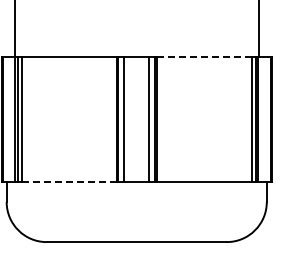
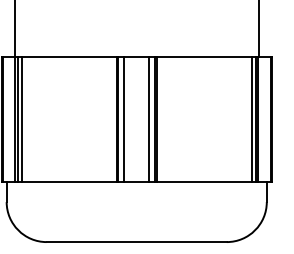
line at (204, 56): dashed -> solid
line at (68, 182): dashed -> solid
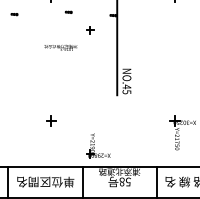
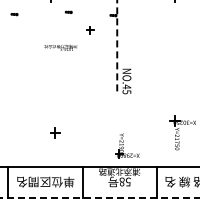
line at (117, 48): solid -> dashed
part at (51, 120) position: (51, 120) -> (55, 132)
part at (98, 145) position: (98, 145) -> (127, 145)
line at (99, 197): solid -> dashed
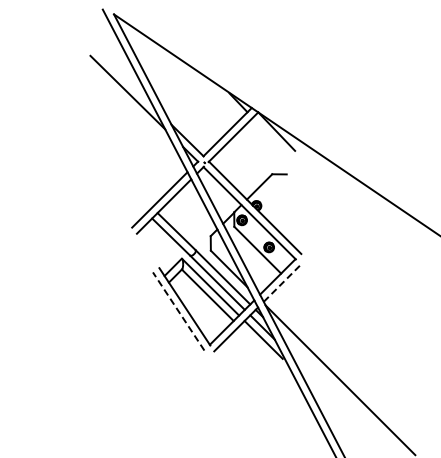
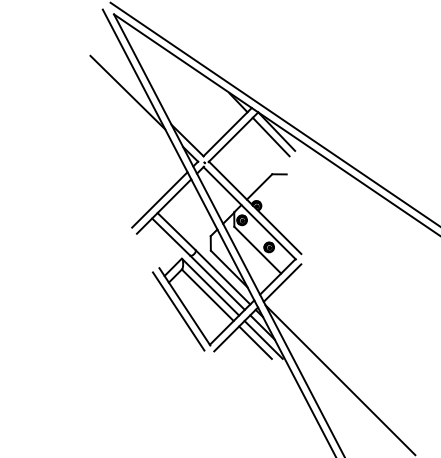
line at (273, 113): none -> present
line at (270, 136): none -> present
line at (282, 283): dashed -> solid
line at (178, 311): dashed -> solid
line at (255, 342): none -> present
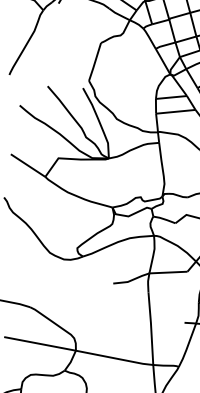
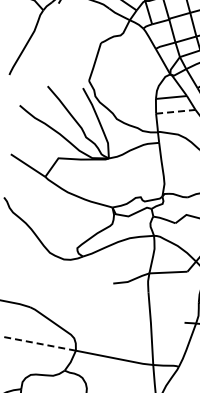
line at (175, 111): solid -> dashed
line at (40, 343): solid -> dashed
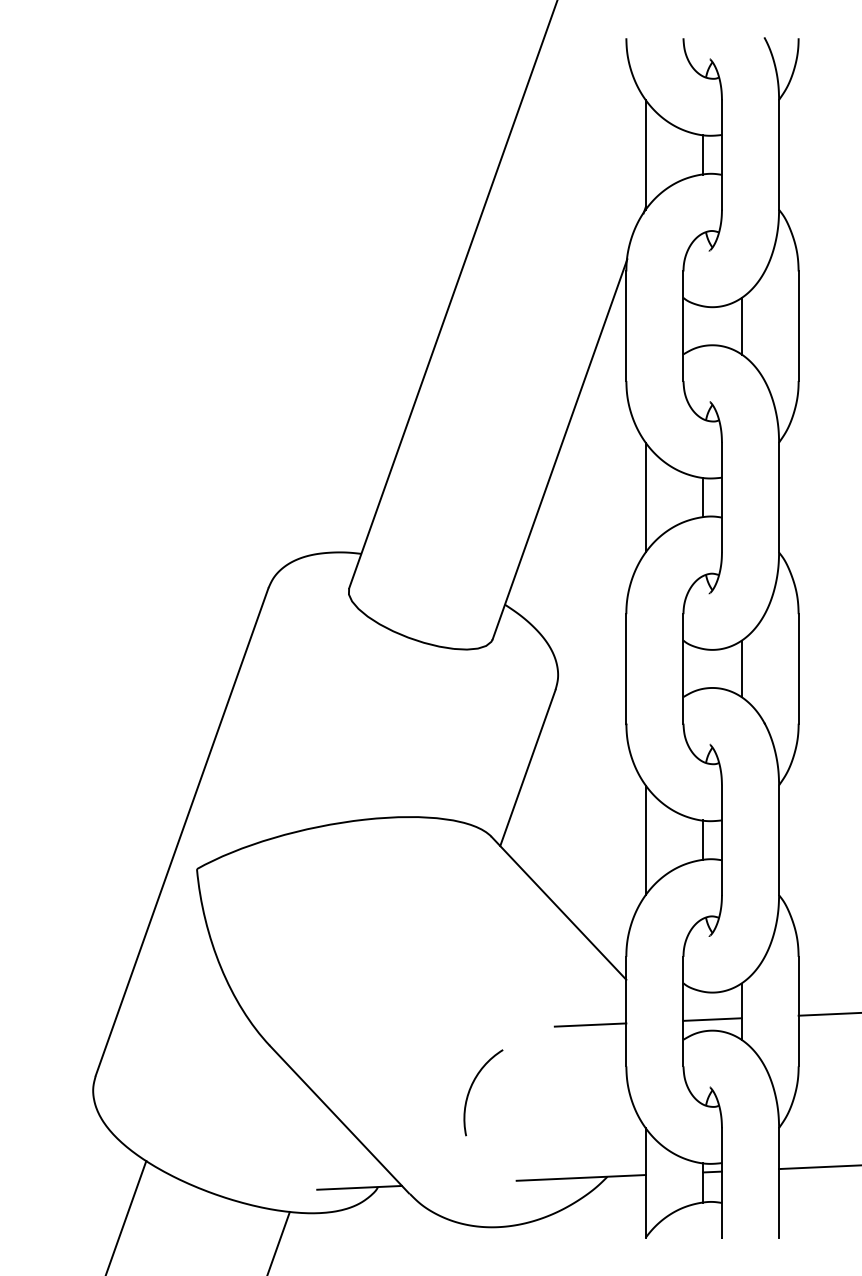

### EXERCISE TASK
Reproduce all of the lines above word for word, leaving out the pictures.

### ANSWER FOR THE TASK
line at (204, 56): dashed -> solid
line at (68, 182): dashed -> solid
line at (117, 48): solid -> dashed
part at (51, 120) position: (51, 120) -> (55, 132)
part at (98, 145) position: (98, 145) -> (127, 145)
line at (99, 197): solid -> dashed
line at (273, 113): none -> present
line at (270, 136): none -> present
line at (282, 283): dashed -> solid
line at (178, 311): dashed -> solid
line at (255, 342): none -> present
line at (175, 111): solid -> dashed
line at (40, 343): solid -> dashed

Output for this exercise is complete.